Depuis qu’Allan a donné l’information sur les assassinats, la semaine passée, la presse d’Indonésie n’a pas cessé de relayer les accusations. L’officier de haut rang des Forces Aériennes et porte-parole du TNI, Sagon Tamboen, a déclaré au journal Jakarta Globe que l’armée étudie la possibilité d’engager des poursuites judiciaires contre Allan Nairn. De son côté, Allan Nairn m’a déclaré : « Cette menace est la bienvenue. Ils devraient m’arrêter, ainsi nous pourrions nous trouver face à face et nous affronter publiquement devant un tribunal. Là, nous décrirons, face au public indonésien, comment les forces armées indonésiennes ont assassiné des civils ; je donnerai des détails sur les massacres, les disparitions, etc. J’essaierai de faire venir, comme témoins, des généraux de l’armée indonésienne et ils seront interrogés sous serment. J’essaierai aussi de faire entendre comme témoins des fonctionnaires nord-américains. »

Récemment, l’organisation de défense des Droits de l’Homme, Human Rights Watch, a écrit à la Secrétaire d’Etat, Hillary Clinton, et au Secrétaire à la Défense, Robert Gates, pour leur exprimer les raisons de sa très sérieuse préoccupation face à une éventuelle réactivation des liens avec le Kopassus. Le Réseau d’Action de Timor Oriental et l’Indonésie, l’ETAN, a lancé une campagne de pétitions sur etan.org pour bloquer l’aide financière.

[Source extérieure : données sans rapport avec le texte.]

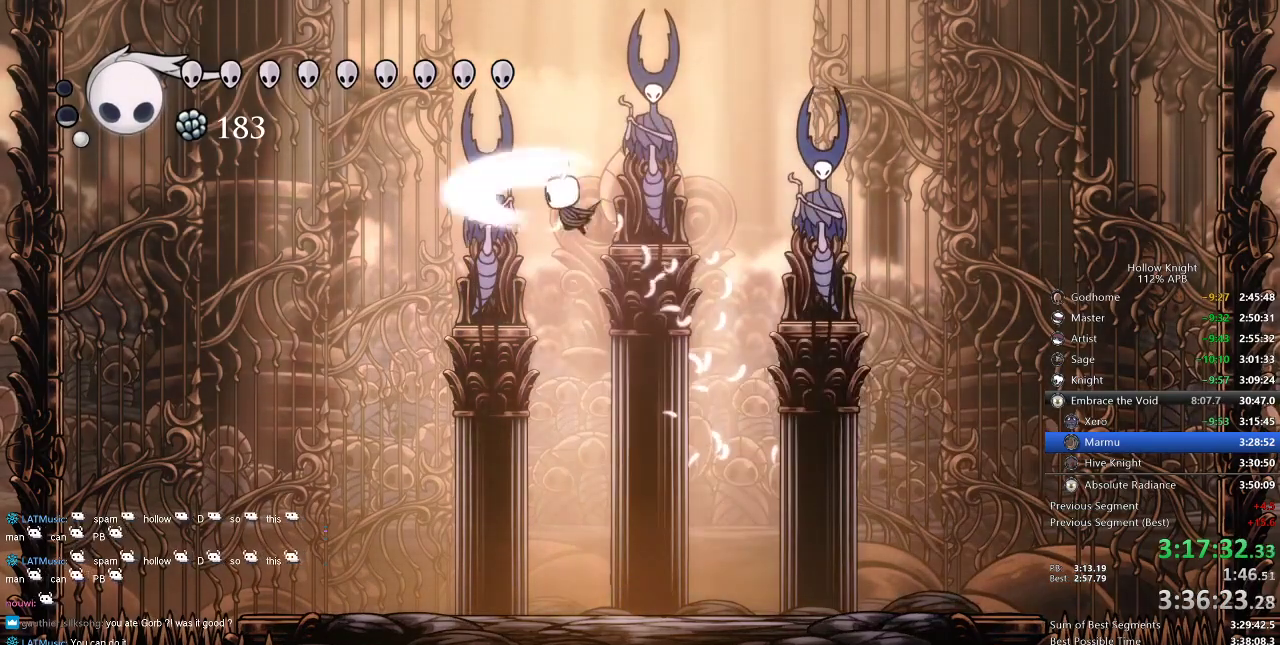
{"keys": ["right"], "events": [[100, "nail", "up"], [134, "left", "up"], [134, "right", "down"]]}
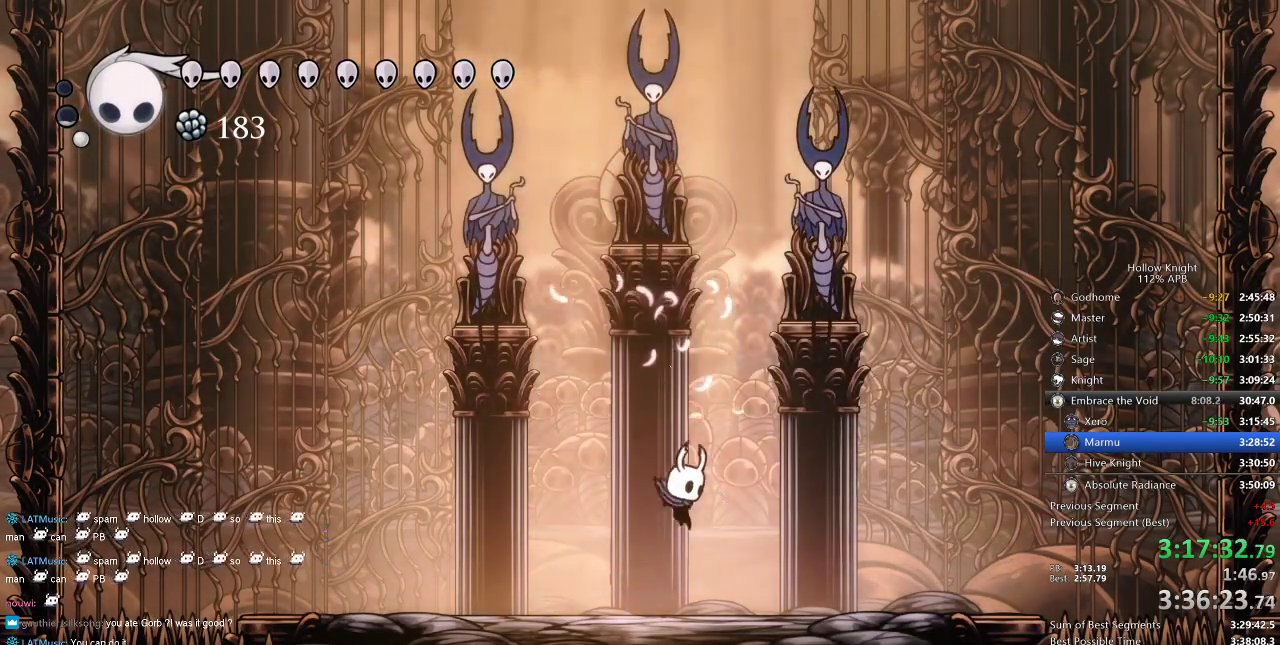
{"keys": [], "events": [[234, "right", "up"]]}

La majorité des membres de la classe politique, aux Etats-Unis, passent actuellement leur temps à commenter la réforme du système de santé et à spéculer sur ses possibles conséquences politiques. Ils devraient consacrer un peu plus de temps à se pencher sur les plans d’Obama à propos de l’Indonésie et sur l’éventualité du rétablissement de l’aide financière et de l’assistance militaire à un des corps d’armée qui a commis le plus grand nombre de violations des Droits de l’Homme dans le monde, le commando Kopassus, en Indonésie.